[Collected data]
_____

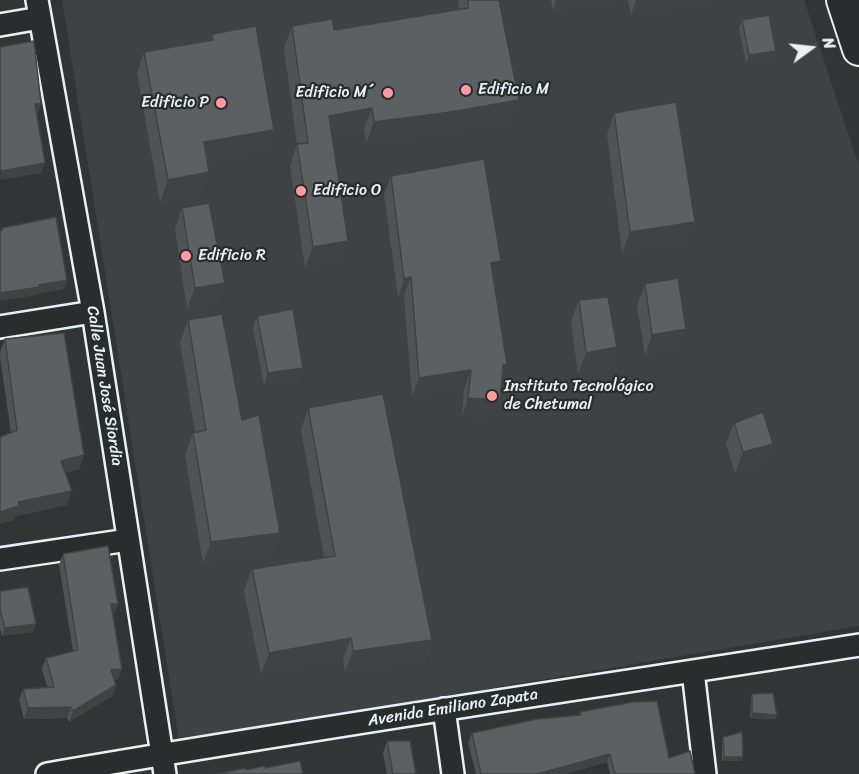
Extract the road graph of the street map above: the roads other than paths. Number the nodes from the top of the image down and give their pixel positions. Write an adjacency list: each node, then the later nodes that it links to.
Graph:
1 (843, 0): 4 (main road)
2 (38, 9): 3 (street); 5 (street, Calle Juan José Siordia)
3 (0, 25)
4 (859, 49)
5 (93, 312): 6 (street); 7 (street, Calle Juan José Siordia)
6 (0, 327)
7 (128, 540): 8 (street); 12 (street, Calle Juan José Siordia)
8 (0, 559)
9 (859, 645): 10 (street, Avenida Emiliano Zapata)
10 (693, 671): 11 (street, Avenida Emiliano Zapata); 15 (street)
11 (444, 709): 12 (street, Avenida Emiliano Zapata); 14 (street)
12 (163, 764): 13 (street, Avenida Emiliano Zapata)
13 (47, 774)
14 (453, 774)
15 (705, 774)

_____

What you are asked to do: Each of the records above needs to be transcribed exactly, apart from its pictures.

Answer to this exercise:
Extract the road graph of the street map above: the roads other than paths. Number the nodes from the top of the image down and give their pixel positions. Write an adjacency list: each node, then the later nodes that it links to.
Graph:
1 (843, 0): 4 (main road)
2 (38, 9): 3 (street); 5 (street, Calle Juan José Siordia)
3 (0, 25)
4 (859, 49)
5 (93, 312): 6 (street); 7 (street, Calle Juan José Siordia)
6 (0, 327)
7 (128, 540): 8 (street); 12 (street, Calle Juan José Siordia)
8 (0, 559)
9 (859, 645): 10 (street, Avenida Emiliano Zapata)
10 (693, 671): 11 (street, Avenida Emiliano Zapata); 15 (street)
11 (444, 709): 12 (street, Avenida Emiliano Zapata); 14 (street)
12 (163, 764): 13 (street, Avenida Emiliano Zapata)
13 (47, 774)
14 (453, 774)
15 (705, 774)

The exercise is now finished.